Yaiza Perdomo lo sabía. Lo sabía de memoria, porque las aventuras del bisabuelo Zacarías habían sido las más contadas en la historia de la familia, pero no dijo nada y permitió que su padre repitiera de nuevo las andanzas — en su mayor parte imaginadas— que se habían ido transmitiendo a lo largo de los aсos. Se sentía bien allí, recostada en el hombro en el que siempre había deseado recostarse, sintiendo el fuerte brazo alrededor de su espalda y escuchando aquella voz ronca y profunda que constituyera desde que tenía memoria una de las columnas fundamentales de su hogar.

Se durmió así, abrazada a su padre, que acabó por dormirse a su vez, y ninguno de ellos hubiera podido decir cuánto tiempo permanecieron soсando con grandes vasos de agua, heladas cervezas, o desconocidos ríos saltarines hasta que un sordo rumor que crecía y crecía precipitándose sobre ellos como un monstruo apocalíptico les obligó a despenar dando gritos.

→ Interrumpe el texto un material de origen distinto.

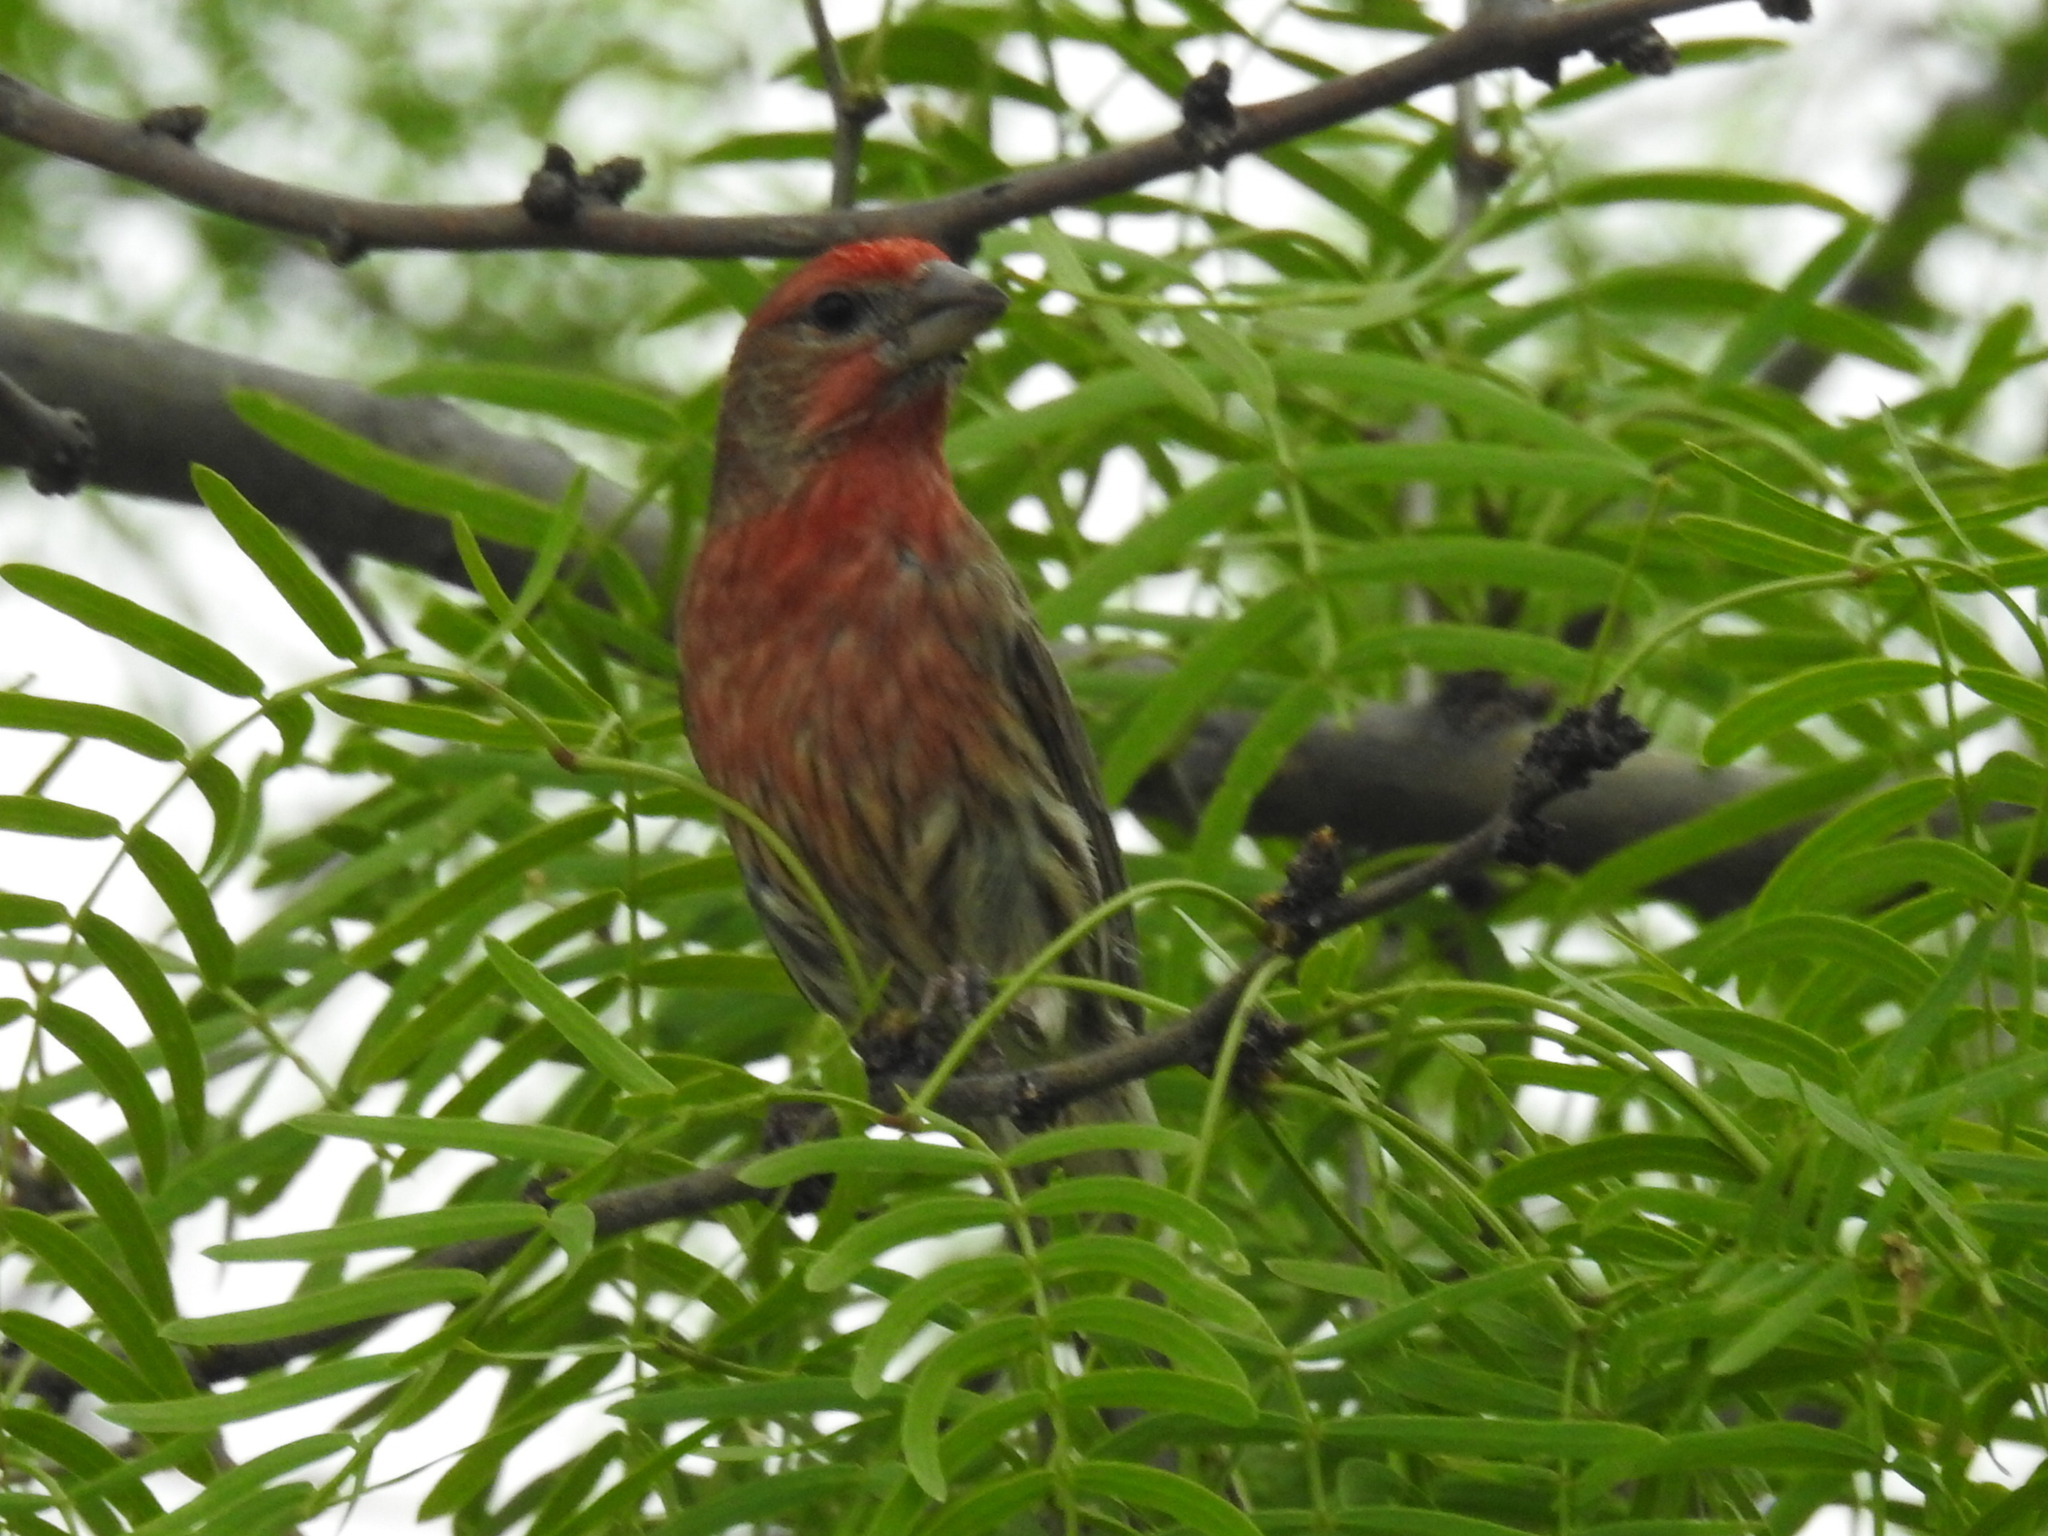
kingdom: Animalia
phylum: Chordata
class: Aves
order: Passeriformes
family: Fringillidae
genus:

Era inmenso. Inmenso en altura, eslora y poder, e inmenso en su estruendo y su iluminación, pues de proa a popa aparecía encendido y resplandeciente y llegaba con la potencia y la velocidad de un tren expreso dispuesto a aniquilar a la diminuta embarcación que había tenido la mala ocurrencia de cruzarse en su camino.

Los enfilaba rectamente y no existía forma humana de esquivarle, pues su altísima y afilada proa era como «La Espada de Dios» que viniera a segar sus vidas para siempre.

Aullando, aunque sus alaridos y agitar de brazos se perdían en la nada y en la noche ahogados por el retumbar de los motores y el batir de las hélices, contemplaron horrorizados cómo aquella ingente masa de hierro y luces se precipitaba sobre el «Isla de Lobos» para enviarle al más profundo de los abismos de un solo golpe, pero en el último momento y sin más razón que el capricho del destino o la voluntad del abuelo Ezequiel que desvió un punto el pulso del timonel, el «Mongolia» varió su rumbo un grado a estribor, y pasó y siguió pasando durante un tiempo que se les antojó infinito a no más de quince metros de distancia.

Atrapada de plano por la marejada enloquecida que provocaban las enormes hélices, la goleta se estremeció de proa a popa, crujió, cabeceó y se balanceó a punto a cada instante de mostrar su quilla al aire; se sacudió arrojando de un lado a otro a sus pasajeros que tuvieron que aferrarse entre sí y a cuanto encontraban, y con el último y definitivo esfuerzo de su larga existencia resistió aturdida los embates de aquel Océano violentamente despertado de su largo sopor y quedó meciéndose herido de muerte sobre unas aguas que, poco a poco, volvían a amansarse. Aquél había sido su canto del cisne, y lo sabía.